We meet at a moment when this country is facing a set of challenges
greater than any we’ve seen in generations. Right now, our brave men
and women in uniform are fighting two different wars while terrorists
plot their next attack. Our changing climate is placing our planet in
peril. Our economy is in turmoil and our families are struggling with
rising costs and falling incomes; with lost jobs and lost homes and
lost faith in the American Dream. And for too long, our leaders in
Washington have been unwilling or unable to do anything about it.
That is why this election could be the most important of our lifetime.
When it comes to our economy, our security, and the very future of our
planet, the choices we make in November and over the next few years
will shape the next decade, if not the century. And central to all of
these major challenges is the question of what we will do about our
addiction to foreign oil.
Without a doubt, this addiction is one of the most dangerous and
urgent threats this nation has ever faced – from the gas prices that
are wiping out your paychecks and straining businesses to the jobs
that are disappearing from this state; from the instability and terror
bred in the Middle East to the rising oceans and record drought and
spreading famine that could engulf our planet.
It’s also a threat that goes to the very heart of who we are as a
nation, and who we will be. Will we be the generation that leaves our
children a planet in decline, or a world that is clean, and safe, and
thriving? Will we allow ourselves to be held hostage to the whims of
tyrants and dictators who control the world’s oil wells? Or will we
control our own energy and our own destiny? Will America watch as the
clean energy jobs and industries of the future flourish in countries
like Spain, Japan, or Germany? Or will we create them here, in the
greatest country on Earth, with the most talented, productive workers
in the world?
As Americans, we know the answers to these questions. We know that we
cannot sustain a future powered by a fuel that is rapidly
disappearing. Not when we purchase $700 million worth of oil every
single day from some the world’s most unstable and hostile nations –
Middle Eastern regimes that will control nearly all of the world’s oil
by 2030. Not when the rapid growth of countries like China and India
mean that we’re consuming more of this dwindling resource faster than
we ever imagined. We know that we can’t sustain this kind of future.
But we also know that we’ve been talking about this issue for decades.

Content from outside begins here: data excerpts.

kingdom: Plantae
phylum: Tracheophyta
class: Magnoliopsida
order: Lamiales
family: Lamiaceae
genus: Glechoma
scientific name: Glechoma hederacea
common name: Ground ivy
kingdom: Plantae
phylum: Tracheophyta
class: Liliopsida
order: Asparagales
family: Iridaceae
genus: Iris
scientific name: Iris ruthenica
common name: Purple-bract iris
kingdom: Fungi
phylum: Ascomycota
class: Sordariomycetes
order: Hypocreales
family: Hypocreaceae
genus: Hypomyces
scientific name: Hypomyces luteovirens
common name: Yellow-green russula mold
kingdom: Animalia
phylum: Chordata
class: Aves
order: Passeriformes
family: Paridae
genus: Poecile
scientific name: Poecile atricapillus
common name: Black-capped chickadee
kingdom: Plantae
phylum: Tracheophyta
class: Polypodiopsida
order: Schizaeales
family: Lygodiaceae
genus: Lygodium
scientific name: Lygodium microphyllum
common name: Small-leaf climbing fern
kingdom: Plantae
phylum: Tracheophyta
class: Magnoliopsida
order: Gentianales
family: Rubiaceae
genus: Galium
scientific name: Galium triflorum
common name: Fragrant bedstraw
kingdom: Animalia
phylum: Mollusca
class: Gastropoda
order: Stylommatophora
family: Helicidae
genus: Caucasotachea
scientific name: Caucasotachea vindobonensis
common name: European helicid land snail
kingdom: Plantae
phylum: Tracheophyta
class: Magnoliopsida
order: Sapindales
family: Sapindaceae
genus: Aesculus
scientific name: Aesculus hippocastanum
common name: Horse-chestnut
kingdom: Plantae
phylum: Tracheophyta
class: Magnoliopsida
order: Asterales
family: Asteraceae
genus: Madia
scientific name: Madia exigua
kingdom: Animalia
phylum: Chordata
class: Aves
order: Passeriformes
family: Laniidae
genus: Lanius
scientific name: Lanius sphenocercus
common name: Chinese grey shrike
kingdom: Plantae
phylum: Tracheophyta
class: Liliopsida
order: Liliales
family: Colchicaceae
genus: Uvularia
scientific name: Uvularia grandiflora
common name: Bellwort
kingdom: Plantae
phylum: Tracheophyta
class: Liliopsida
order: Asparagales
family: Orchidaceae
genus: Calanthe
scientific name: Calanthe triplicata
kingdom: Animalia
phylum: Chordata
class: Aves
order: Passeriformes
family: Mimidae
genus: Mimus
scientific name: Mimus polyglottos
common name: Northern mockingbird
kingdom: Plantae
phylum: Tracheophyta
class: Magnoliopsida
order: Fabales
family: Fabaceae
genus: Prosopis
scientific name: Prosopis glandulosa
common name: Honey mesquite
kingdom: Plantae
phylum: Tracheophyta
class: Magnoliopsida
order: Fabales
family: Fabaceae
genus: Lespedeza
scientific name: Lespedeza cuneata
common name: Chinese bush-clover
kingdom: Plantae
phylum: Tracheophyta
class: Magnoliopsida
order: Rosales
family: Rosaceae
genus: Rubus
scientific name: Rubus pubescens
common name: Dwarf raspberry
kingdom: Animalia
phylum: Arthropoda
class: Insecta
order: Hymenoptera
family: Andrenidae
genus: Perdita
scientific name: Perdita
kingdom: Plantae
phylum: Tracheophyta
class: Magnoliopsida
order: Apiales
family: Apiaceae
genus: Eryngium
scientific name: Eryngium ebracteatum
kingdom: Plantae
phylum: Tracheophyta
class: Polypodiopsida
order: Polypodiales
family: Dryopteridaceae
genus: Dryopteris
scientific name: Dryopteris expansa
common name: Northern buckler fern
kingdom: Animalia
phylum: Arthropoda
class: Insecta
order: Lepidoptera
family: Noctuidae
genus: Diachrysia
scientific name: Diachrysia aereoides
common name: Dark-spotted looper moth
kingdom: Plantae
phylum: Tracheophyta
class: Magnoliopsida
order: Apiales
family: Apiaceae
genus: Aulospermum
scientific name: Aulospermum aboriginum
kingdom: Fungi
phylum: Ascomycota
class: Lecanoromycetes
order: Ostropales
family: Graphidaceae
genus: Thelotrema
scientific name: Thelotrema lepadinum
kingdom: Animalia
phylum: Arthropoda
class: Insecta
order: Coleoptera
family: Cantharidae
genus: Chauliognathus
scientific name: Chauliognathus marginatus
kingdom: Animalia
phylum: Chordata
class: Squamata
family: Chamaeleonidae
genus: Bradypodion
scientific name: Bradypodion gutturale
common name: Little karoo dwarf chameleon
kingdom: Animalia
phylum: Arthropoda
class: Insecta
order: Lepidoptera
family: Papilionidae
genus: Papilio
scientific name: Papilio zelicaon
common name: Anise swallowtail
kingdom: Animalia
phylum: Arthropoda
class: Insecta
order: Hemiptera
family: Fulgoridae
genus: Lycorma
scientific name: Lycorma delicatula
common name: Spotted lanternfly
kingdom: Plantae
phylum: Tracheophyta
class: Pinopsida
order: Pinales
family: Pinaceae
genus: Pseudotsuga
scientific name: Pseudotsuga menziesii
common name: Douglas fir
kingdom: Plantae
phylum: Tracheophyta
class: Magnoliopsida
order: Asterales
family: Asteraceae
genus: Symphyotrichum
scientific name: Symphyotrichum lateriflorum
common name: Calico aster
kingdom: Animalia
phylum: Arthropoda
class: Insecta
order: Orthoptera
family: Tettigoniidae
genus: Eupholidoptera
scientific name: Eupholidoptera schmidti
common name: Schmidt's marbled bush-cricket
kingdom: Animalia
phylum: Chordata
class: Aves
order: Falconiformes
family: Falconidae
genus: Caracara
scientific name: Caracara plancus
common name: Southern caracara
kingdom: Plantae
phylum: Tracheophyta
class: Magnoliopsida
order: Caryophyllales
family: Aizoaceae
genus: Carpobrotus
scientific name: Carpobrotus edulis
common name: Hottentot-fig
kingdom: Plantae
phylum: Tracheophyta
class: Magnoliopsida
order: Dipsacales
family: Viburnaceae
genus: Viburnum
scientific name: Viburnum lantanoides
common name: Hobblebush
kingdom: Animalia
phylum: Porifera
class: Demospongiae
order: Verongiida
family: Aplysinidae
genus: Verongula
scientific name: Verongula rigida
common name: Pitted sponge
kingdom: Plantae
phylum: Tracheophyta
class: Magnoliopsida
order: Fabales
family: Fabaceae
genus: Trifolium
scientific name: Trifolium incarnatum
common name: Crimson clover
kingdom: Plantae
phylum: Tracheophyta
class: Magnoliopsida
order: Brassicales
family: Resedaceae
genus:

We’ve heard promises about energy independence from every single
President since Richard Nixon. We’ve heard talk about curbing the use
of fossil fuels in State of the Union addresses since the oil embargo
of 1973.
Back then, we imported about a third of our oil. Now, we import more
than half. Back then, global warming was the theory of a few
scientists. Now, it is a fact that is melting our glaciers and setting
off dangerous weather patterns as we speak. Then, the technology and
innovation to create new sources of clean, affordable, renewable
energy was a generation away. Today, you can find it in the research
labs of this university and in the design centers of this state’s
legendary auto industry. It’s in the chemistry labs that are laying
the building blocks for cheaper, more efficient solar panels, and it’s
in the re-born factories that are churning out more wind turbines
every day all across this country.
Despite all this, here we are, in another election, still talking
about our oil addiction; still more dependent than ever. Why?